Photoemission Signatures of Non-Equilibrium Carrier Dynamics from First Principles
Fabio Caruso, Dino Novko, and Claudia Draxl

TL;DR
This paper introduces a first-principles Green's function approach to predict time-resolved photoemission spectra, revealing the non-equilibrium carrier thermalization process in graphene and identifying hot-phonon effects.
Contribution
It develops a novel first-principles formalism for interpreting tr-ARPES data and clarifies the mechanisms of carrier thermalization in graphene.
Findings
Excellent agreement with experimental spectra for graphene.
Identification of hot-phonon regime as dominant in non-equilibrium dynamics.

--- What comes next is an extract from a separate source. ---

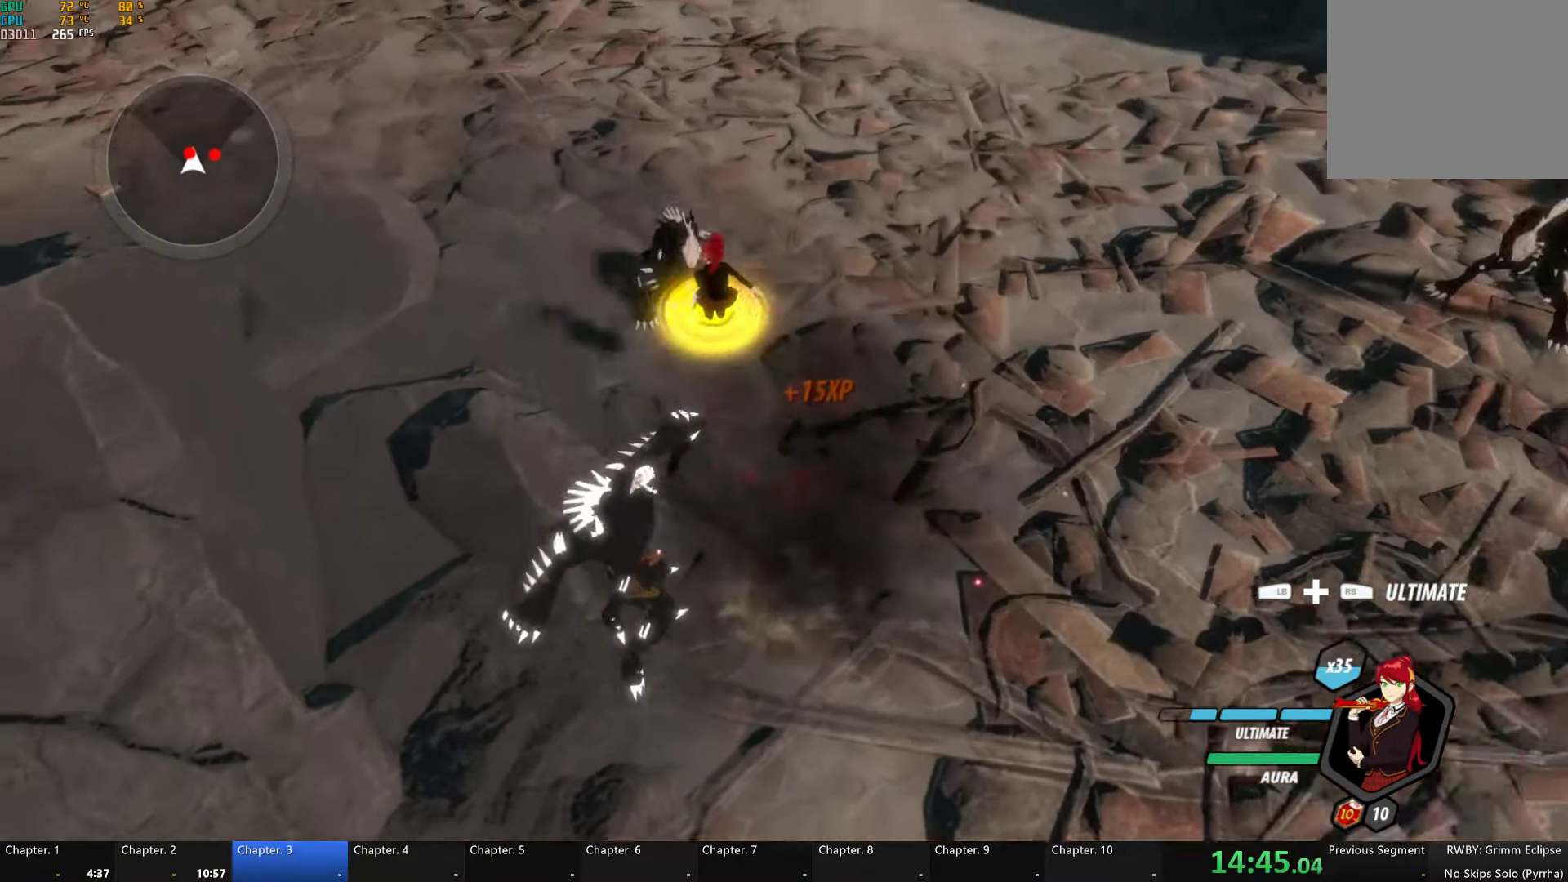
{"buttons": ["Y", "L1"], "left_stick": "up", "right_stick": "center", "events": [[250, "B", "down"], [250, "L1", "up"], [250, "Y", "up"], [333, "B", "up"], [400, "A", "down"], [416, "L1", "down"], [450, "A", "up"], [466, "Y", "down"]]}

First-principles prediction of carrier relaxation timescales.
Abstract
Time- and angle-resolved photoemission spectroscopy (tr-ARPES) constitutes a powerful tool to inspect the dynamics and thermalization of hot carriers. The identification of the processes that drive the dynamics, however, is challenging even for the simplest systems owing to the coexistence of several relaxation mechanisms. Here, we devise a Green's function formalism for predicting the tr-ARPES spectral function and establish the origin of carrier thermalization entirely from first principles. The predictive power of this approach is demonstrated by an excellent agreement with experiments for graphene over time scales ranging from a few tens of femtoseconds up to several picoseconds. Our work provides compelling evidence of a non-equilibrium dynamics dominated by the establishment of a hot-phonon regime.